In another case, Quang cited mobile operator Viettel as one of the good examples of successful branding of Vietnam. In 2004, Viettel selected JWT, a foreign company, to design its new image with the impressive message “Say it your way”.

“I think Viettel will take the lead in Vietnam’s globalisation branding strategy. It has expanded footprints in many countries in the world,” Quang said.

Branding and CSR

However, according to Thanh from Le Bros, a sustainable brand name must be combined with corporate social responsibility (CSR).

He said not many local enterprises knew how to build their brand names professionally and systematically.

“Enterprises’ logos or slogans are not sufficient. A brand name needs more than that. It must include enterprises’ responsibilities to the society,” Thanh emphasised.

He said many local enterprises were involved in CSR activities, but such activities were not very professional and sporadic.
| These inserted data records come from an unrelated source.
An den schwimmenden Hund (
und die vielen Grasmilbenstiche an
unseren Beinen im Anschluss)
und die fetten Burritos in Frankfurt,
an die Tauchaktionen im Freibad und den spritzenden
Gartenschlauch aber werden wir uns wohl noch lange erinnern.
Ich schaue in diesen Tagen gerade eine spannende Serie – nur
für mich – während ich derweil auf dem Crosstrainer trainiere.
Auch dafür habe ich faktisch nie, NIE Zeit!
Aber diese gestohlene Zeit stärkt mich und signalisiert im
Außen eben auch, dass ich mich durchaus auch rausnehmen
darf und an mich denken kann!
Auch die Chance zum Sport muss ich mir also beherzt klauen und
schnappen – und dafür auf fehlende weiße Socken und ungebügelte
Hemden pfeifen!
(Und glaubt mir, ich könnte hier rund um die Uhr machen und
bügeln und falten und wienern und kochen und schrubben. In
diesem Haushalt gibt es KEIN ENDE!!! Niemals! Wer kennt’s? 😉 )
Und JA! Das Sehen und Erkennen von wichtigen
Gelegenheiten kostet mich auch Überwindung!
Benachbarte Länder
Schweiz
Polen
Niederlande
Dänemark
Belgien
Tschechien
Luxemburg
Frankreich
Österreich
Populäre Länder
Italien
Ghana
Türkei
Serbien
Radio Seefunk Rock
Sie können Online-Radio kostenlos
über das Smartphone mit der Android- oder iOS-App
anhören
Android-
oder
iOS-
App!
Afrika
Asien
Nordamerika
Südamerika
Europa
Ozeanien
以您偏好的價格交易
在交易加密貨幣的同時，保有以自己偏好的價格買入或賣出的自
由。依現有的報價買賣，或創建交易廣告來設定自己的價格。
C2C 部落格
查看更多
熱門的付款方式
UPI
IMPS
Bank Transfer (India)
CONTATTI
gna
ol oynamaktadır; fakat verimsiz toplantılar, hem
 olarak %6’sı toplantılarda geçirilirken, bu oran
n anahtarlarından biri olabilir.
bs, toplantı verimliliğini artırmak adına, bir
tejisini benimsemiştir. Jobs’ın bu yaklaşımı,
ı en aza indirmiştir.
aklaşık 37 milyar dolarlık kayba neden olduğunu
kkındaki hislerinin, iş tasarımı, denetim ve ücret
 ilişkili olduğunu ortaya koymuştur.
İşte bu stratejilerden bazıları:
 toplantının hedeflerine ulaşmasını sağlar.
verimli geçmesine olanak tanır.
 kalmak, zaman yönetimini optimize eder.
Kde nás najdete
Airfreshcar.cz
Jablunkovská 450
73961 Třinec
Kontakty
“It is because nearly all of them have no CSR divisions which can help them strengthen their branding everywhere and all the time,” he said.

For example, InnovGreen Group, which is Vietnam’s biggest foreign-backed forestry firm, has spent over $10 million over the past few years helping poor people in those areas where the group planted its afforestation projects. However, InnovGreen has done this good deed without trumpeting its CSR activities.

Meanwhile, Honda Vietnam, Samsung Vietnam and Canon Vietnam are using their CSR activities to embed their image in Vietnamese consumers’ minds.

Honda Vietnam, which has its own CSR division, has since August 2003 been running its “I love Vietnam” campaign to reduce traffic violations and environmental pollution, which are thorny issues here. Moreover, Honda Vietnam also has spent a lot of money helping local farmers and underprivileged students.

In another case, Samsung’s fund for support talented Vietnamese students is reported to help many students with their studies. Canon’s “For the future generation” campaign has also helped many underprivileged children in rural areas.

“The improvement of enterprises’ prestige largely results from its CSR activities. That means CSR can greatly benefit enterprises. Good deed brings good returns,” said Max Group’s managing director Pham Thanh Tung.

According to Marc Gough, chairman of Ho Chi Minh City-based Red Brand Builders company, branding would continue to grow in importance in Vietnam as enterprises realised the return on investment branding could bring.

He said Cola was not Coca-Cola, a Daewoo was not a BMW and in each case at least a 25 per cent “intangible” gain was made in the price consumers were willing to pay for the product.

“Sure, some of the price gain can be attributed to improvements in quality, but over and above that are significant price gains attributed to brand alone,” he said.